Hello developers --
Coming down to the final tweaks on an application and we've started to import data... lots of data... and the process, while fast, could be better [4000-5000 records / minute with over 10,000,000 to process]. Hoping that you all can offer up some suggestions on what to optimize.
The import consists of around 1500 XML files ranging from 10mb to 1gb each with a series of products & corresponding stores selling said products.
- Gather an associative array with the key of [known] products - $bigproducts
- Loop through each category, download, extract (gunzip) the product level file
- Loop through the products
- Check if the product exists by identifier key in $bigproducts
- If the identifer is not found, a query is run on 5 indexed fields looking for the item.
- No matches: insert a db record within the loop; add the key to $bigproducts
- Matches: skip and move on
- Access the store-product that matches each product
- Take the product id and run an INSERT with DUPLICATE KEY UPDATE
Of course there's a ton of secondary work in data cleanup, managing categories and such but that's the high-level logic.
All of the php has been tightly managed to prevent memory leaks and we see less than 100 bytes used per record, all released back through the cycle and just a small build up over the course of 100,000 product imports.
As I see it the major bottlenecks are in the queries and the inserts.
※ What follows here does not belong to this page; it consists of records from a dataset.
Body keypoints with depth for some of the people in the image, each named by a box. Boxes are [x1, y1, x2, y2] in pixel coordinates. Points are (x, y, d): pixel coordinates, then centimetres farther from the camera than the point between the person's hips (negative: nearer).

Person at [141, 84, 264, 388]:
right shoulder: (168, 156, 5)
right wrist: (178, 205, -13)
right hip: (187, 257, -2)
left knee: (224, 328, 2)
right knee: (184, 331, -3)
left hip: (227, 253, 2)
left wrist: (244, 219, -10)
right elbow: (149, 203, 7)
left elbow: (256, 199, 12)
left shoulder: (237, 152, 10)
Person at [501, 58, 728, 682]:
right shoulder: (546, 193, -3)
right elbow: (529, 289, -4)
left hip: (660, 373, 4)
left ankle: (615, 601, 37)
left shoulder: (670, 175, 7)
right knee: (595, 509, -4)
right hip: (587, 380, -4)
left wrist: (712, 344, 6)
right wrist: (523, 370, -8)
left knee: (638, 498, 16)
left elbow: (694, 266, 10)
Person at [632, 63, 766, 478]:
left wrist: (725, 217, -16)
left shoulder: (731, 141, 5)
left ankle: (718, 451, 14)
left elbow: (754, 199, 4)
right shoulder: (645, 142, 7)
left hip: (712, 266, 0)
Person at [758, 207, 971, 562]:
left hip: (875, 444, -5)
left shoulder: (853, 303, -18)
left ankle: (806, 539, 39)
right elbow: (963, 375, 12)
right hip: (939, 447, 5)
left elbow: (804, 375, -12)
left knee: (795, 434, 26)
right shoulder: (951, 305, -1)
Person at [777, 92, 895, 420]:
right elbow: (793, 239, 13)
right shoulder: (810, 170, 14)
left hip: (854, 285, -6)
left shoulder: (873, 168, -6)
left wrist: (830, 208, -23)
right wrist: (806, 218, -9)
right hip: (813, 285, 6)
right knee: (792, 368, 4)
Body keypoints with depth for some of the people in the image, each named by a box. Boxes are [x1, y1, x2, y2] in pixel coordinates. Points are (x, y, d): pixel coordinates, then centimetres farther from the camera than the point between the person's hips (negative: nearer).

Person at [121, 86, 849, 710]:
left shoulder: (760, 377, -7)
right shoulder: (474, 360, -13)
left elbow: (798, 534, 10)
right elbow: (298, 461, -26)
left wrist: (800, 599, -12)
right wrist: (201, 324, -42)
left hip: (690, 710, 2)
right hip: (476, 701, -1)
Each product not in the array [which is everything on a new category] gets a query. Products that are truly new product get an immediate insert. Individual store product records don't query data but do a forced INSERT / UPDATE every time.
We've considered batching the inserts but we're talking about thousands of inserts per category and also an impact to data quality in not finding duplicates.
We've also considered killing the indexes on the table during the process but as it's actively adding records to search that also seems bad.
Any thoughts on how to kick things up to a faster state? Or what to do to measure where it may be slow?